Common Shares tendered pursuant to the Offer may be withdrawn at any time prior
to the Expiration Date in accordance with Section 5, "Withdrawal Rights," of the
Offer to Repurchase. After the Expiration Date, tenders made pursuant to the
Offer will be irrevocable except as provided in the Offer to Repurchase.

         The undersigned understands that the valid tender of Common Shares
pursuant to any one of the procedures described in Section 4, "Procedures for
Tendering Common Shares for Repurchase," of the Offer to Repurchase and in the
Instructions hereto will, upon acceptance by the Fund for payment, constitute a
binding agreement between the undersigned and the Fund upon the terms and
subject to the conditions of the Offer.

         The undersigned recognizes that, under the circumstances set forth in
the Offer, the Fund may not be required to repurchase any of the Common Shares
tendered hereby or may accept for repurchase fewer than all of the Common Shares
tendered hereby.

         Unless otherwise indicated herein under "Special Payment Instructions,"
the undersigned requests: (a) the return of any certificates for Common Shares
not tendered or accepted for payment (and accompanying documents, as
appropriate) in the name(s) of the registered holder(s) appearing under
"Description of Common Shares Tendered;" (b) unless otherwise indicated under
"Special Delivery Instructions," the return of any certificates for Common
Shares not tendered or accepted for payment (and accompanying documents, as
appropriate) to the address(es) of the registered holder(s) appearing under
"Description of Common Shares Tendered;" and (c) in the event that either the
Special Delivery Instructions or the Special Payment Instructions are completed,
the return of such certificates to the person or persons so indicated. The
undersigned recognizes that the Fund has no obligation pursuant to the Special
Payment Instructions to transfer any Common Shares from the name of the
registered holder thereof if the Fund does not accept for payment any of the
Common Shares so tendered. The undersigned further recognizes that the Special
Payment Instructions and the Special Delivery Instructions are not applicable to
Common Shares tendered by book-entry transfer, nor to uncertificated Common
Shares held by the Plan Agent pursuant to the Fund's Dividend Reinvestment Plan,
which may be tendered hereby.

                                       4


                           DIVIDEND REINVESTMENT PLAN

The undersigned tenders all uncertificated Common Shares that may be held in the
name of the undersigned by the agent (the "Plan Agent") pursuant to the Fund's
Dividend Reinvestment Plan.

| |    YES

| |    NO

Note: If you do not check either of the boxes above, uncertificated Common
Shares, if any, held in the name of the undersigned by the Plan Agent pursuant
to the Fund's Dividend Reinvestment Plan will NOT be tendered.

                                    ODD LOTS
                              (SEE INSTRUCTION 13)

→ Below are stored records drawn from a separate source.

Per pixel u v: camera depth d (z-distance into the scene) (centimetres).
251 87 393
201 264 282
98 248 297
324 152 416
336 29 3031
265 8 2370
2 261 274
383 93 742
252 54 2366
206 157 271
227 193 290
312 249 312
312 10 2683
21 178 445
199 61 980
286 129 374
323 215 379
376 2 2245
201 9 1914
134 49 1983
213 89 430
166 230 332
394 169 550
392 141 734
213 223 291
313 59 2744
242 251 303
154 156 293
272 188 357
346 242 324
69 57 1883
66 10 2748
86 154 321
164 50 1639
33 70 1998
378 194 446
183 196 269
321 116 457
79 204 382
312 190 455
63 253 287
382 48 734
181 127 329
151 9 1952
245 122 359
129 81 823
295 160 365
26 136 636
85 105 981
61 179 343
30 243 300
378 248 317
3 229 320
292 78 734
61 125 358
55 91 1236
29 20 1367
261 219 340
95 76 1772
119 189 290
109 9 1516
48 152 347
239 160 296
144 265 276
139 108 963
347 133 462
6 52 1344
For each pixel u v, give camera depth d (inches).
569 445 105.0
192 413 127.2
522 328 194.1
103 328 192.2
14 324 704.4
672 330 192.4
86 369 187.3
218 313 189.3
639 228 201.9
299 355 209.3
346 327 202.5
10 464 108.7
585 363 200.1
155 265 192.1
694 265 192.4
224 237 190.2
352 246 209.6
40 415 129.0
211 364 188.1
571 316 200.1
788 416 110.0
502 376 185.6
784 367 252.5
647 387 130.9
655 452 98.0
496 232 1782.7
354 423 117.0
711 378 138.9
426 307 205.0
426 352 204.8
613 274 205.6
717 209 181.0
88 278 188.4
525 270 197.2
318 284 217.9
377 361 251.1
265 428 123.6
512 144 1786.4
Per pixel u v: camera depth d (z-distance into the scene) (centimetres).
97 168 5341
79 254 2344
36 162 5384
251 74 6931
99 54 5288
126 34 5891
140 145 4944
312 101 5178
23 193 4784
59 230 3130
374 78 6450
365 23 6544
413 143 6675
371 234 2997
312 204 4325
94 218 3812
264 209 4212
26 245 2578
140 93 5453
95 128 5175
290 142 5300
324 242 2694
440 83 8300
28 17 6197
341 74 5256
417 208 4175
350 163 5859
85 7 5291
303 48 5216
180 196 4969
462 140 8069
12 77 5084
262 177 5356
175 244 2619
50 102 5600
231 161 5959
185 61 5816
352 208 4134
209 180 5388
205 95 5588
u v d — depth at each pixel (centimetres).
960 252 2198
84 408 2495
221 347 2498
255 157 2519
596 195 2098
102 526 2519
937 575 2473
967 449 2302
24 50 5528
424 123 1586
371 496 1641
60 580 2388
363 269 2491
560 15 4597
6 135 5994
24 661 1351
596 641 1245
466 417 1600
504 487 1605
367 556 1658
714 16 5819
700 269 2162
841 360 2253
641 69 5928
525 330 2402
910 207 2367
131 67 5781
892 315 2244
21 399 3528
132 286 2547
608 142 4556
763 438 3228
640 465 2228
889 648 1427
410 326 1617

This section is to be completed ONLY if Common Shares are being tendered by or
on behalf of a person owning beneficially or of record an aggregate of not more
than 99 Common Shares. The undersigned either (check only one box):

| |    Is the beneficial or record owner of an aggregate of not more than 99
       Common Shares, all of which are being tendered; or

| |    Is a broker, dealer, commercial bank, trust company or other nominee
       that: (a) is tendering for the beneficial owner(s) thereof Common Shares
       with respect to which it is the record holder; and (b) believes, based
       upon representations made to it by such beneficial owner(s), that each
       such person is the beneficial owner of an aggregate of not more than 99
       Common Shares, and is tendering all of such Common Shares;

and, in either case, hereby represents that the above indicated information is
true and correct as to the undersigned.

                          SPECIAL PAYMENT INSTRUCTIONS
                        (SEE INSTRUCTIONS 1, 6, 7 AND 9)

To be completed ONLY if certificates for Common Shares not tendered or not
repurchased are to be issued in the name of and sent to someone other than the
undersigned.

Issue Certificate to:

Name:
      --------------------------------------------------------------------------
                                 (Please Print)

Address:
         -----------------------------------------------------------------------
         -----------------------------------------------------------------------
         -----------------------------------------------------------------------
                             (City, State, Zip Code)

             Complete Payer Form W-9 or appropriate type of Form W-8

         -----------------------------------------------------------------------
               (Taxpayer Identification (Social Security) Number)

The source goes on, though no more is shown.